Great pic!! A family affair . . . doesn't get any better. :- )


----------



## pondman (Oct 17, 2012)

Well Uncle Fester my season was a bummer, didn't find a one. going to look for new places to hunt next year and giving up on my old places. How did you end up and the rest of you that follow this forum????


----------



## BOBBY HALL (Apr 20, 2018)

So, I'm here from Dallas as I have business meetings all week next week and my wife and I are staying at Evergreen Marriott Resort in Stone Mountain Georgia and we are walking the trails.
However I expected to see several morel mushrooms as we were walking and there were several dead trees laying around but I did not see one...
What's the deal in trick on finding them here?


----------



## stripernut (Feb 25, 2018)

BOBBY HALL said:


> So, I'm here from Dallas as I have business meetings all week next week and my wife and I are staying at Evergreen Marriott Resort in Stone Mountain Georgia and we are walking the trails.
> However I expected to see several morel mushrooms as we were walking and there were several dead trees laying around but I did not see one...
> What's the deal in trick on finding them here?


I think it could be too late in the season. There are always exceptions and someone with more experience might dispute me but in my opinion finding one now around the Stone mountain area would be unusual.


----------

_Task A_
Answer these questions from the forum thread:
(i) Which city is BOBBY HALL visiting from?
(ii) Which resort are he and his wife staying at?
(iii) What does pondman plan to do next year?
_Task B_
List every username that appears in a post heading in the forum thread.
_Task C_
Write out the part of the forum thread that opens with the words containing "Great pic!! A" and closes with "follow this forum????", switching "bummer" to "letdown".

_Records shown_
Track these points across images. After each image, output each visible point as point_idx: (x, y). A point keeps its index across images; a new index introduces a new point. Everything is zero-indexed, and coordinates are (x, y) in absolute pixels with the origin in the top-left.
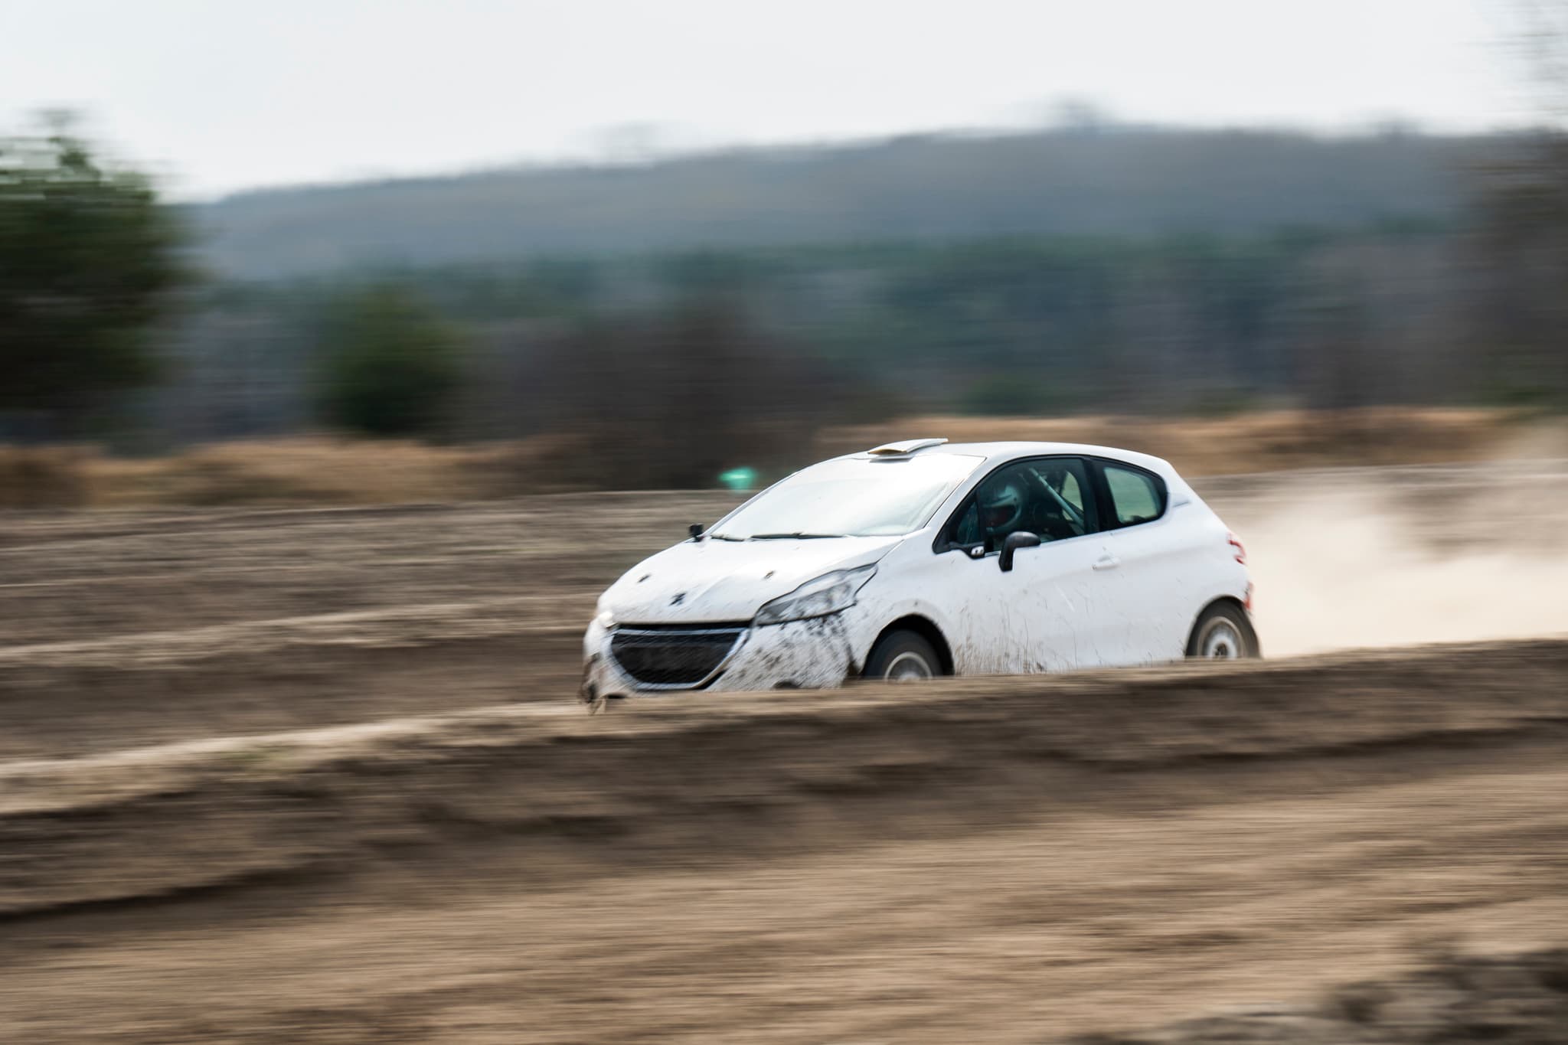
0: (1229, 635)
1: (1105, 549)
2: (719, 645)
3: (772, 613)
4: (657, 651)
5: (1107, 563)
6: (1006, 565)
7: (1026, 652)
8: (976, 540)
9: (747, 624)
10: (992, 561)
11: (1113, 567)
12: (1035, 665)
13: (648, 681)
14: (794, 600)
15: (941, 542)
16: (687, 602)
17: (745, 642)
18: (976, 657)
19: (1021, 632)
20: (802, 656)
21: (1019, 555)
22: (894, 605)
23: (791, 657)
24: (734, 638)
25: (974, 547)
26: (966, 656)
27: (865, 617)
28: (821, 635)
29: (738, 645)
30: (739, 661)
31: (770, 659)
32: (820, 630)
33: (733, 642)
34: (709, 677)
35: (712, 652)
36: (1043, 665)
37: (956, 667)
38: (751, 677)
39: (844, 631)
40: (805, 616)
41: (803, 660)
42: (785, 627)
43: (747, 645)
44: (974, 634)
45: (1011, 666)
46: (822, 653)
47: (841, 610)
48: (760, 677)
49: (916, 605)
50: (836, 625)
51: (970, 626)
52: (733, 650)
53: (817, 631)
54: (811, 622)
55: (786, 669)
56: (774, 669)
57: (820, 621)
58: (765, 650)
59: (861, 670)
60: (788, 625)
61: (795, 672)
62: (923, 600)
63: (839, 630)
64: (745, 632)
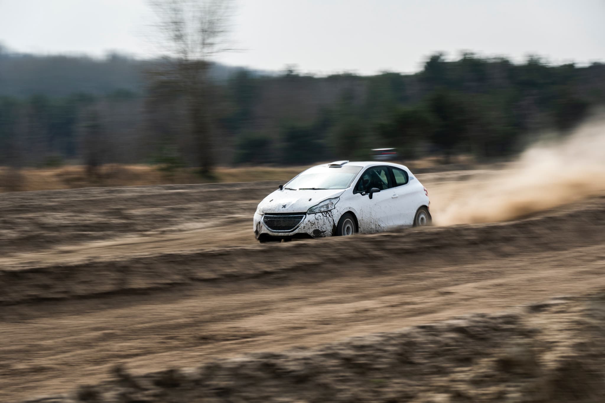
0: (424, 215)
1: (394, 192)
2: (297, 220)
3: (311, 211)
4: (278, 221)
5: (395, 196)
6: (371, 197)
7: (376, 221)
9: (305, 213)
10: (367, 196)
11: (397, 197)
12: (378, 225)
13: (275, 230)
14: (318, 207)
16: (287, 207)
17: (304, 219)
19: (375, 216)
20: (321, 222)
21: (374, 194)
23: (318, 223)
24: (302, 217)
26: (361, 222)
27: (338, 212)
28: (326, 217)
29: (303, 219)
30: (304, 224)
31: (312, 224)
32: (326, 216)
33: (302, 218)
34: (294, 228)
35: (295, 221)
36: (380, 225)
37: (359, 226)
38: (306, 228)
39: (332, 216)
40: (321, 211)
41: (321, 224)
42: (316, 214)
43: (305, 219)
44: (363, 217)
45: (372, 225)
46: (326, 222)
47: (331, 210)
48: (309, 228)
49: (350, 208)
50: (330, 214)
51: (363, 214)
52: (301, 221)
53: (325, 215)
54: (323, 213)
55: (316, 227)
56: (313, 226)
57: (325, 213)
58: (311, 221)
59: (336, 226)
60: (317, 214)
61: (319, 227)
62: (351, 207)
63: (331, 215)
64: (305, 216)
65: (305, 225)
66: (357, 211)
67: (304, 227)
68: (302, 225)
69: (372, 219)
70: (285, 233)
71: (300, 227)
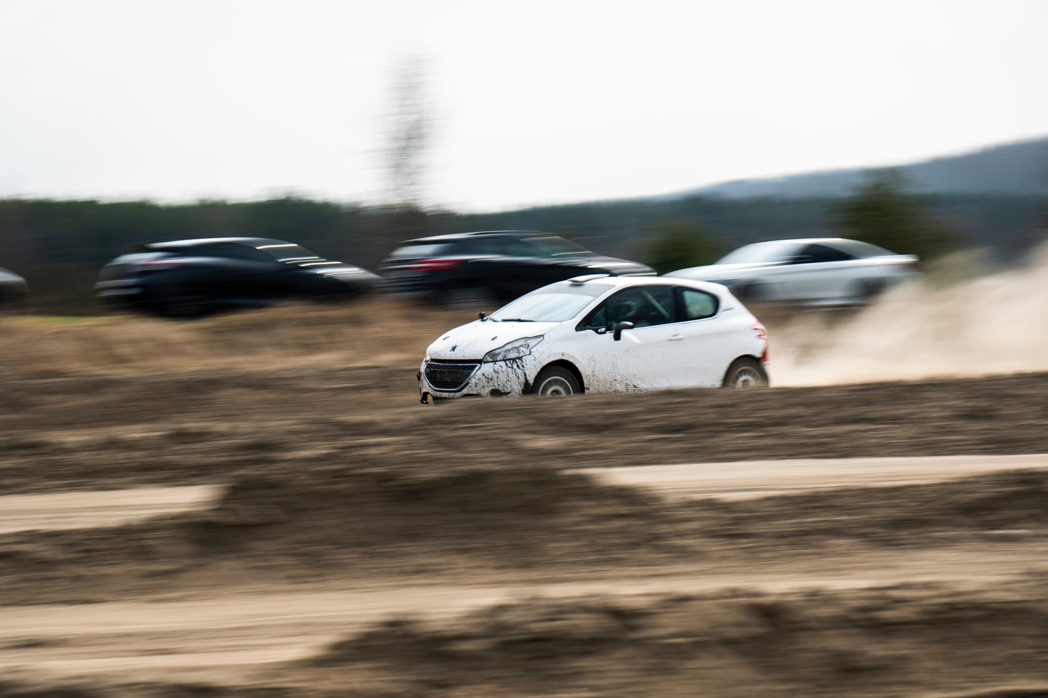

_Your response A_
(i) Dallas
(ii) Evergreen Marriott Resort in Stone Mountain, Georgia
(iii) Look for new places to hunt and give up on the old places

_Your response B_
pondman
BOBBY HALL
stripernut

_Your response C_
Great pic!! A family affair . . . doesn't get any better. :- )


----------



## pondman (Oct 17, 2012)

Well Uncle Fester my season was a letdown, didn't find a one. going to look for new places to hunt next year and giving up on my old places. How did you end up and the rest of you that follow this forum????